The corn syrup site also bad mouths supposedly natural sweeteners such as concentrated white grape juice. I have to admit that I was taken in by this sweetener at first, particularly in jam and jelly. I found this brand that was sweetened with fruit juice, and I thought "great! natural!". Again, it's what they leave out that gets you. The fruit juice they use is concentrated to such a degree that it's not much better than regular sugar.

The existence of this site is a testament to the popularity of books like Eric Schlosser's Fast Food Nation and Greg Critser's Fat Land: How Americans Became the Fattest People in the World. (The latter book is where I learned about Earl Butz, pictured above. He was Nixon's agriculture secretary and was chiefly responsible for the increase in corn subsidies to ridiculous levels, which in turn ensured the huge surplus of corn that led to the synthesizing of high fructose corn syrup and its subsequent injection into nearly every single packaged item on your supermarket shelf.) Just be aware that the Corn Refiners Association has millions and millions of dollars invested in getting you to eat more crap.

So, where should you get your sugars? Here's an idea: from whole food (which you can get at many places besides the overpriced Whole Foods Market). If you crave something sweet, try eating a piece of fruit. I remember when I was growing up there was always a fruit bowl around. Keep some fruit around all the time and you'll always have sweetness. Another thing you can do is chew your whole-grain rice more completely. Sugars are simple carbohydrates. When you chew your rice or sweet potato or whatever you prefer, salivary amylase breaks down starch into sugar. If you chew incompletely, you don't get the benefit of the full digestive process.

Sweetness is important.
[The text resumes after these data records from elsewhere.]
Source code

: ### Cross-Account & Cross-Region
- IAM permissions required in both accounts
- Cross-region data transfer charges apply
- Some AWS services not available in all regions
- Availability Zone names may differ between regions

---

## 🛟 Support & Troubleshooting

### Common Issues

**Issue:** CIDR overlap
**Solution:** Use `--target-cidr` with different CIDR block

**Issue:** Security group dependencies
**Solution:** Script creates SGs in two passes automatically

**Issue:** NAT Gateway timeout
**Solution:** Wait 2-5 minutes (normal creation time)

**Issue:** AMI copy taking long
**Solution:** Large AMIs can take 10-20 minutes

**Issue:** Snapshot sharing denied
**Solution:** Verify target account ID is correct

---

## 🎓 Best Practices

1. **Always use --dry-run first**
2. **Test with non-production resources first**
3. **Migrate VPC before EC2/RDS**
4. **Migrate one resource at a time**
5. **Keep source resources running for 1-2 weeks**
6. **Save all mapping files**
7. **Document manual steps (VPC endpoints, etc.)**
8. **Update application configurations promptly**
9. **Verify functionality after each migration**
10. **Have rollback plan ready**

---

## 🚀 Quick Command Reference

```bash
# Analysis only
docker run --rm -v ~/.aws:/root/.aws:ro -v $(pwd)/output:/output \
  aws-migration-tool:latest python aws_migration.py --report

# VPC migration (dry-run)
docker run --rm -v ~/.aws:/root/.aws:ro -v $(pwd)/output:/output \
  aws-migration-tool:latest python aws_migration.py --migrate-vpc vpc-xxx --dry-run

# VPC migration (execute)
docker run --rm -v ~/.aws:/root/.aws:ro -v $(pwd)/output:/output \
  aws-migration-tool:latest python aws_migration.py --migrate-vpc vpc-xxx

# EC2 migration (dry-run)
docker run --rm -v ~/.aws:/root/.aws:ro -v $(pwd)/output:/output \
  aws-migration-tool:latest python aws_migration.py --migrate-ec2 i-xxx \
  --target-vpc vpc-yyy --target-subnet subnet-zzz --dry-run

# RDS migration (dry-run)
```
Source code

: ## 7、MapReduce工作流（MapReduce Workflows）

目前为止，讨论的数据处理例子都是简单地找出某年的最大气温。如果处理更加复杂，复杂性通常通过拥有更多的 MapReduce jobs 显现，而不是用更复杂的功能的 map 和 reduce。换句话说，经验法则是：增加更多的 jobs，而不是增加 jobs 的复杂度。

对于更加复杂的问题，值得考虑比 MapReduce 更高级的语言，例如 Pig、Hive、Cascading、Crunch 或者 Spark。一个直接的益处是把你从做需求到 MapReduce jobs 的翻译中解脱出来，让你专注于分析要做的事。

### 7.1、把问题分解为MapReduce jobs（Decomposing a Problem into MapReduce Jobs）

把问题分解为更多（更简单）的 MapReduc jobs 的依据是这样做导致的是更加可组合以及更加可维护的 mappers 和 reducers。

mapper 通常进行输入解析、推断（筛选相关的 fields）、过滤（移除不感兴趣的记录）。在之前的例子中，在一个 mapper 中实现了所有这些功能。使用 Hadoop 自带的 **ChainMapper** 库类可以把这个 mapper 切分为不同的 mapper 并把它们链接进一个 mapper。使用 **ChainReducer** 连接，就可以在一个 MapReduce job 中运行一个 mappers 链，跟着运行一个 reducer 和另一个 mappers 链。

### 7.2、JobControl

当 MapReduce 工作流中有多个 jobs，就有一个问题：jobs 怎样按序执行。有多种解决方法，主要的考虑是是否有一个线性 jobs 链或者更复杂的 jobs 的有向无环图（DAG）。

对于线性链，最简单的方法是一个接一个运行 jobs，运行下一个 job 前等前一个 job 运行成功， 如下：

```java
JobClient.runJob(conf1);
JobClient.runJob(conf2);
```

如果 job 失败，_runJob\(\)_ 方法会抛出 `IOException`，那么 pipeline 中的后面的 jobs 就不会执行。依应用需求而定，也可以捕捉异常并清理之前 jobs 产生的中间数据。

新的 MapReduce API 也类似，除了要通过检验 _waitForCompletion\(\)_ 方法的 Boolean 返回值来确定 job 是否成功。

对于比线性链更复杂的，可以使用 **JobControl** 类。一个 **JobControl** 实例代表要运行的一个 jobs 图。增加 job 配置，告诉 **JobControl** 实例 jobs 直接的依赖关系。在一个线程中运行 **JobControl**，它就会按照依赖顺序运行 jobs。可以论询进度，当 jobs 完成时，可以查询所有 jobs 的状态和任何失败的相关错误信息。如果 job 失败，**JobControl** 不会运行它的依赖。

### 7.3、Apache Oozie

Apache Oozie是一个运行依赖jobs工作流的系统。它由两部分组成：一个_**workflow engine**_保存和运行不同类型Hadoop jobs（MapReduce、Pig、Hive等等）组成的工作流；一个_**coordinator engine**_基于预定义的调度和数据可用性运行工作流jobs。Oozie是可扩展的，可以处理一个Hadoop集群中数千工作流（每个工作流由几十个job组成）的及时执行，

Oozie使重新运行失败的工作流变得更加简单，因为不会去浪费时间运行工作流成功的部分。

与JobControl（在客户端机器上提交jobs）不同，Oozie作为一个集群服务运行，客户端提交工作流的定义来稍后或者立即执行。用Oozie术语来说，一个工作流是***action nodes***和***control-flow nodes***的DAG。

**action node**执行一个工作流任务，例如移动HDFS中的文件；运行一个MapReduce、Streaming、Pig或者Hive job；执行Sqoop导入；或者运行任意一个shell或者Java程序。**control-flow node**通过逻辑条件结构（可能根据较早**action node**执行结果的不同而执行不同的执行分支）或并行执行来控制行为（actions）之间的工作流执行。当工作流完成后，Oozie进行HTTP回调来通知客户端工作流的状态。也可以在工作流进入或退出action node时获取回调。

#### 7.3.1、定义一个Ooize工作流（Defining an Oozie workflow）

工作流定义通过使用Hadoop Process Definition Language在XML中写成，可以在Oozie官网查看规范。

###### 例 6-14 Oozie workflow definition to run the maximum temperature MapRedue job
In Chinese medicine, the sweet flavor is associated with the earth phase, which in turn relates to the spleen, pancreas, stomach, and the colors yellow and orange. A nice piece of fruit for dessert lifts the digestive energy, or spleen qi.

So don't run from sweetness - run from added sugars both natural and artificial! Most of you have no need of them. By habit many of us are used to eating much more sugar than we need. If you can break the habit, you'll be much healthier!